Logistic Regression: Detailed Introduction

Introduction

Using prior observations from a data set, a statistical analysis technique called logistic regression predicts a binary outcome, such as yes or no.

A logistic regression model predicts a dependent data variable by looking at the association between one or more already existing independent variables. For example, a logistic regression could be used to predict whether a candidate for office would succeed or fail, or whether a high school student will be admitted to a specific college or not. These straightforward decisions between two possibilities provide binary results.

A logistic regression model can take into consideration several input criteria. In the event of college acceptance, the logistic function can take into account the student's grade point average, SAT score, and number of extracurricular activities. Using historical data on previous outcomes using the same input criteria, it then assigns new instances a rating depending on how likely it is that they will fall into one of two outcome groups.In the area of machine learning, logistic regression has become increasingly important. By using historical data, it enables machine learning algorithms to classify incoming input. When additional relevant data is provided, the algorithms get more adept at predicting classes within data sets.

Logistic Function

The technique's name, logistic regression, was inspired by the logistic function, which serves as the method's main building block.

The logistic function, also known as the sigmoid function, was developed by statisticians to describe the dynamics of population growth in ecology, which rise quickly and peak at the ecosystem's carrying capacity. Using this S-shaped curve, any real-valued number can be changed into a value between 0 and 1, but never precisely at those values.

1 / (1 + e^-value)

Where value is the actual numerical value you want to alter and e is the base of the natural logarithms (Euler's number or the EXP() function in your spreadsheet). The numbers between -5 and 5 have been turned into the range between 0 and 1, as shown in the plot below.

Like linear regression, logistic regression represents data using an equation.

To forecast an output value, input values (x) are mixed linearly with weights or coefficient values (referred to as the Greek capital letter Beta) (y). The output value being modelled is a binary value (0 or 1) rather than a numeric value, which is a significant distinction from linear regression.

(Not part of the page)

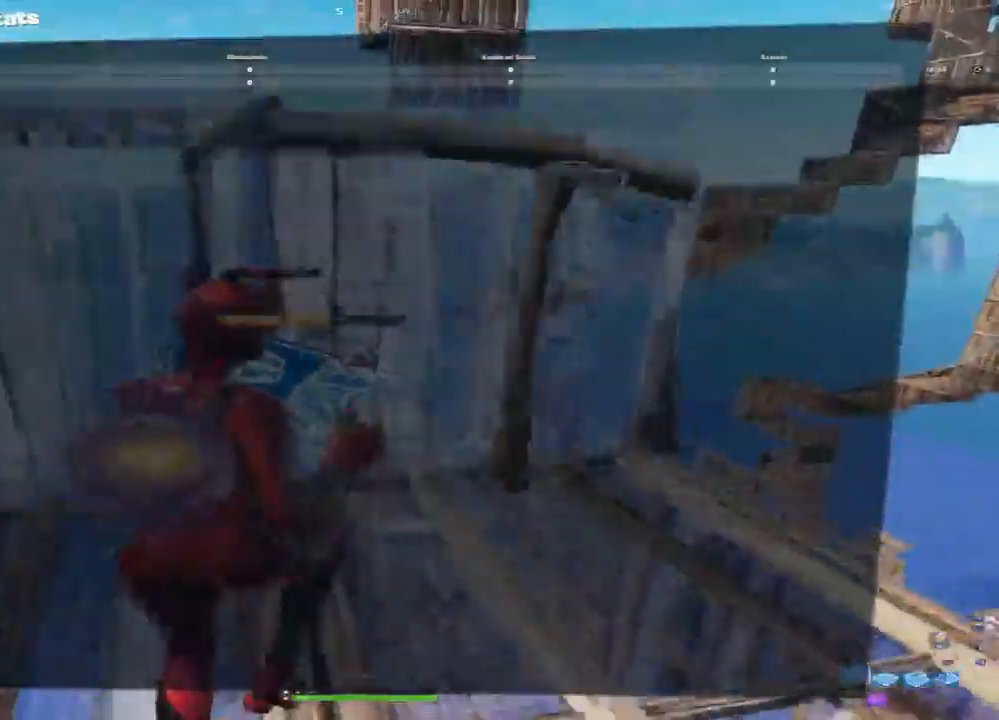
{"dt_ms": 500, "buttons": ["L2"], "left_stick": "up-left", "right_stick": "down", "events": [[117, "L2", "down"], [117, "right_stick", "up"], [133, "left_stick", "up-left"], [350, "right_stick", "down"]]}
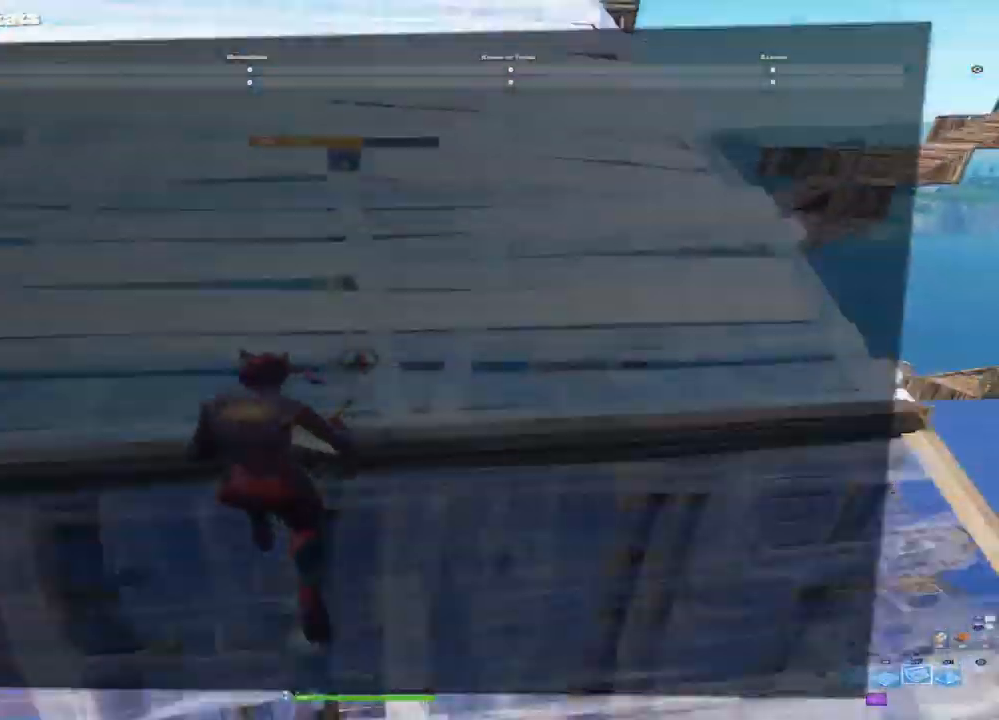
{"dt_ms": 500, "buttons": ["R2"], "left_stick": "up-left", "right_stick": "up-right", "events": [[17, "L2", "up"], [33, "R1", "down"], [183, "R1", "up"], [183, "R2", "down"], [283, "right_stick", "right"], [400, "right_stick", "up-right"]]}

Here is an illustration of a logistic regression formula:

y = e^(b0 + b1*x) / (1 + e^(b0 + b1*x))

When b0 is the bias or intercept term, b1 is the coefficient for the single input value, and y is the anticipated output (x). You must learn the associated b coefficients (constant real values) for each column in your input data from your training set.

Example

Python code for logistic regression

import numpy
from sklearn import linear_model

#Reshaped for Logistic function.
X = numpy.array([3.78, 2.44, 2.09, 0.14, 1.72, 1.65, 4.92, 4.37, 4.96, 4.52, 3.69, 5.88]).reshape(-1,1)
y = numpy.array([0, 0, 0, 0, 0, 0, 1, 1, 1, 1, 1, 1])

logr = linear_model.LogisticRegression()
logr.fit(X,y)

#predict if tumor is cancerous where the size is 9.46mm:
predicted = logr.predict(numpy.array([9.46]).reshape(-1,1))
print(predicted)

Output:

[1]

We have predicted that a tumor with a size of 9.46mm will be cancerous.

Application

  • Logistic regression can be used in the medical field to determine whether a tumour is likely to be benign or malignant.
  • Logistic regression can be used in the financial sector to determine if a transaction is fraudulent or not.
  • Logistic regression can be used in marketing to determine if a target audience will respond or not.

Summary

Logistic regression, in a nutshell, is applied to classification issues when the output or dependent variable is binary or categorical. When using logistic regressions, there are a few presumptions to be aware of, including the many forms of logistic regression, the various kinds of independent variables, and the available training data.